* **Excerpted data**

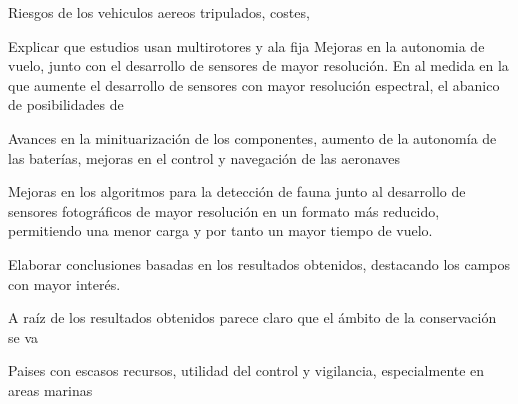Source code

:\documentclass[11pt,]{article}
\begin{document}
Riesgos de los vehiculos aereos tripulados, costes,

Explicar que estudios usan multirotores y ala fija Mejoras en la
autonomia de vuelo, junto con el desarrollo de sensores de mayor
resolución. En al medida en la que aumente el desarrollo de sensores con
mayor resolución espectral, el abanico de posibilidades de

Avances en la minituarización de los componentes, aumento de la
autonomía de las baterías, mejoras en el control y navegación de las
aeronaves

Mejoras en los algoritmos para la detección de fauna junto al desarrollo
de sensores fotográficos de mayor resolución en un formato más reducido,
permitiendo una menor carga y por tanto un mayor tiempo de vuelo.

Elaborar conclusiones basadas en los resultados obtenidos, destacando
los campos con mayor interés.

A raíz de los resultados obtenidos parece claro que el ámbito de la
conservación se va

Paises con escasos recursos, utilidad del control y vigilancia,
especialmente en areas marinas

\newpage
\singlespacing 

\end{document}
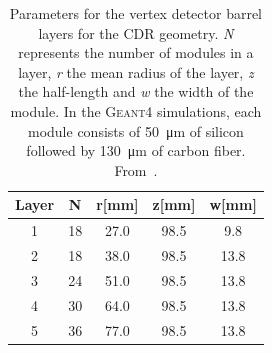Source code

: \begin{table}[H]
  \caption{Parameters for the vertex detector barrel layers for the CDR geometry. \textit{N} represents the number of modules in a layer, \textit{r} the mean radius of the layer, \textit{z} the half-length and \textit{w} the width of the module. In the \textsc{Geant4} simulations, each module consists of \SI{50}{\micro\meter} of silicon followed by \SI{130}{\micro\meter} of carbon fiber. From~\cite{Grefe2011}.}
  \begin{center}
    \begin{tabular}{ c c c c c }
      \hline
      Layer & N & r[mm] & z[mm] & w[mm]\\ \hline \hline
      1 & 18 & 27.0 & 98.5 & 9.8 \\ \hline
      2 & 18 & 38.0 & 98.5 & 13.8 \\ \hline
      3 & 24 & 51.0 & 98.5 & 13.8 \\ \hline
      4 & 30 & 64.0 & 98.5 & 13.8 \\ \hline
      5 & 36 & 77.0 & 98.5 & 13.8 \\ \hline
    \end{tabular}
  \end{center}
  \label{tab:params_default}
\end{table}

* **Directive**
Here the requirement is to restate exactly the line holding "Avances en la" and every later line through the end of the material, omitting pictures.

* **Response to the task**
Avances en la minituarización de los componentes, aumento de la
autonomía de las baterías, mejoras en el control y navegación de las
aeronaves

Mejoras en los algoritmos para la detección de fauna junto al desarrollo
de sensores fotográficos de mayor resolución en un formato más reducido,
permitiendo una menor carga y por tanto un mayor tiempo de vuelo.

Elaborar conclusiones basadas en los resultados obtenidos, destacando
los campos con mayor interés.

A raíz de los resultados obtenidos parece claro que el ámbito de la
conservación se va

Paises con escasos recursos, utilidad del control y vigilancia,
especialmente en areas marinas

\newpage
\singlespacing 

\end{document}
Source code

: \begin{table}[H]
  \caption{Parameters for the vertex detector barrel layers for the CDR geometry. \textit{N} represents the number of modules in a layer, \textit{r} the mean radius of the layer, \textit{z} the half-length and \textit{w} the width of the module. In the \textsc{Geant4} simulations, each module consists of \SI{50}{\micro\meter} of silicon followed by \SI{130}{\micro\meter} of carbon fiber. From~\cite{Grefe2011}.}
  \begin{center}
    \begin{tabular}{ c c c c c }
      \hline
      Layer & N & r[mm] & z[mm] & w[mm]\\ \hline \hline
      1 & 18 & 27.0 & 98.5 & 9.8 \\ \hline
      2 & 18 & 38.0 & 98.5 & 13.8 \\ \hline
      3 & 24 & 51.0 & 98.5 & 13.8 \\ \hline
      4 & 30 & 64.0 & 98.5 & 13.8 \\ \hline
      5 & 36 & 77.0 & 98.5 & 13.8 \\ \hline
    \end{tabular}
  \end{center}
  \label{tab:params_default}
\end{table}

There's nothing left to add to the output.